La diplomacia europea acaba de escribir una nueva página en su largo recorrido de equilibrios y desencuentros. El Tratado de Amistad y Cooperación Bilateral firmado el 17 de julio entre el Reino Unido y Alemania no es un mero protocolo diplomático. Es, en realidad, una pieza más de un tablero en el que Europa sigue buscando cómo adaptarse a un entorno global cada vez más incierto. No porque inaugure un tiempo nuevo —los lazos entre Londres y Berlín son profundos y no empiezan ahora— sino porque consagra, con carácter formal, una alianza estratégica bilateral en un momento de máxima inestabilidad internacional.
Los términos del tratado son claros en la letra, pero ambiguos en el trasfondo. El documento proclama una "asociación estratégica privilegiada", una fórmula bien conocida en el derecho internacional: significa cercanía, pero no integración. Se habla de defensa, ciberseguridad, inteligencia, innovación tecnológica, sostenibilidad, comercio y cultura. Se prevé el desarrollo conjunto de capacidades militares, la cooperación en el Indo-Pacífico, el apoyo sin fisuras a Ucrania, la promoción de la industria de defensa —incluyendo investigación y desarrollo— y la colaboración entre think tanks, universidades y empresas estratégicas. Todo eso está en el texto, con solemnidad y detalle.
Pero hay algo más allá de la letra.
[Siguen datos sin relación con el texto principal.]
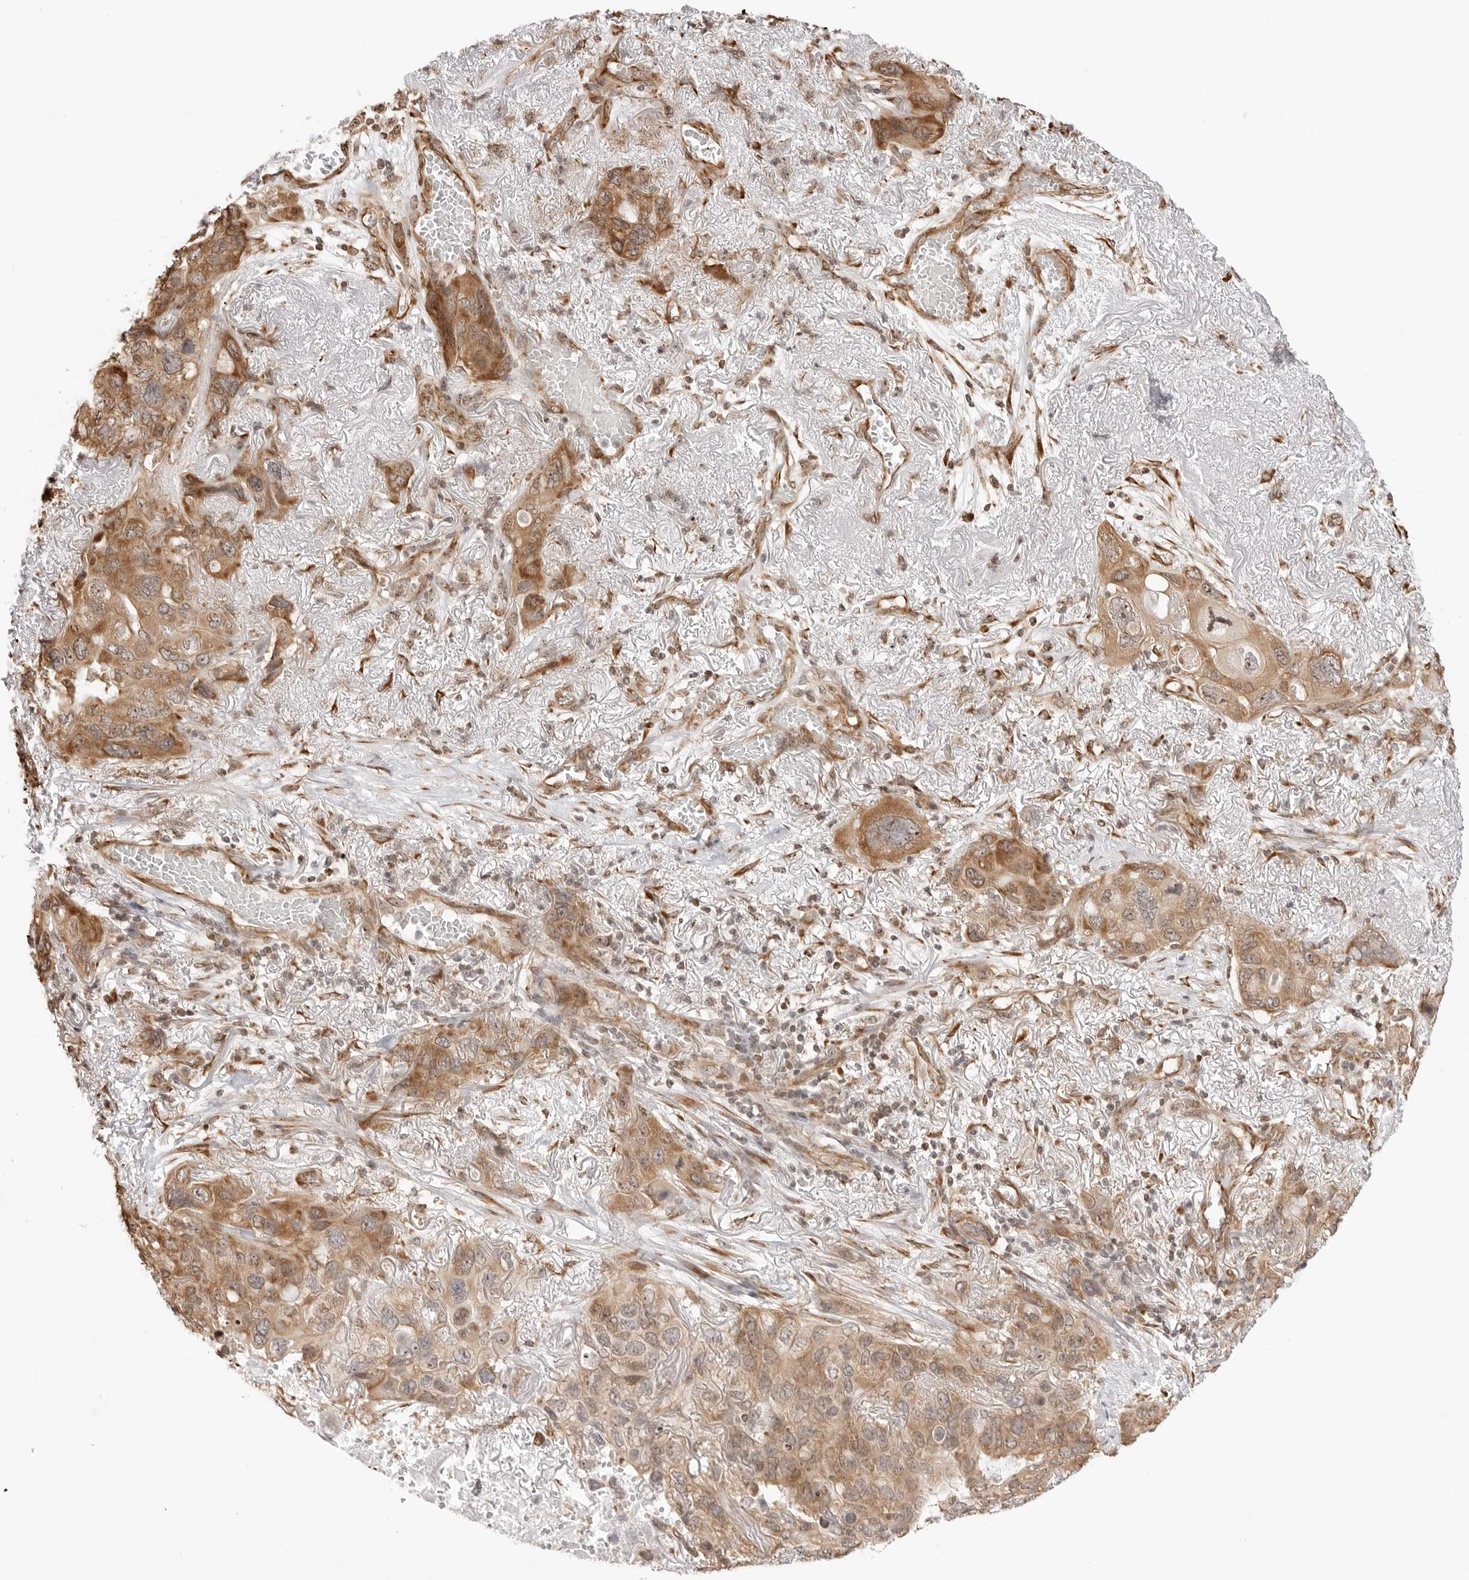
{"staining": {"intensity": "moderate", "quantity": ">75%", "location": "cytoplasmic/membranous,nuclear"}, "tissue": "lung cancer", "cell_type": "Tumor cells", "image_type": "cancer", "snomed": [{"axis": "morphology", "description": "Squamous cell carcinoma, NOS"}, {"axis": "topography", "description": "Lung"}], "caption": "The image reveals staining of lung squamous cell carcinoma, revealing moderate cytoplasmic/membranous and nuclear protein staining (brown color) within tumor cells.", "gene": "FKBP14", "patient": {"sex": "female", "age": 73}}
La historia de Europa nos enseña que los tratados no son solo listas de compromisos: son fotografías de un momento político. Este acuerdo anglo-alemán recuerda, inevitablemente, al Tratado de Dunkerque de 1947, cuando Londres y París sellaron un pacto de defensa mutua ante el miedo al rearme alemán. Hoy, el contexto es radicalmente distinto: Alemania no es un adversario a contener, sino un socio preferente con el que Londres quiere consolidar un nuevo eje estratégico. Sin embargo, hay algo en este gesto que revive viejos patrones: el regreso a las alianzas bilaterales, al cálculo por parejas, a los acuerdos que se superponen a las estructuras colectivas.
El problema no es la cooperación en sí. Cooperar es positivo. Cooperar con Alemania, imprescindible. La Unión Europea necesita que el Reino Unido no desaparezca del tablero continental tras el Brexit. Pero hay un matiz que no puede pasarse por alto: este tratado refleja, con toda su elegancia diplomática, la voluntad británica de influir en Europa sin estar en Europa. De seguir actuando como un actor europeo, sin pagar el precio político de regresar al proyecto común.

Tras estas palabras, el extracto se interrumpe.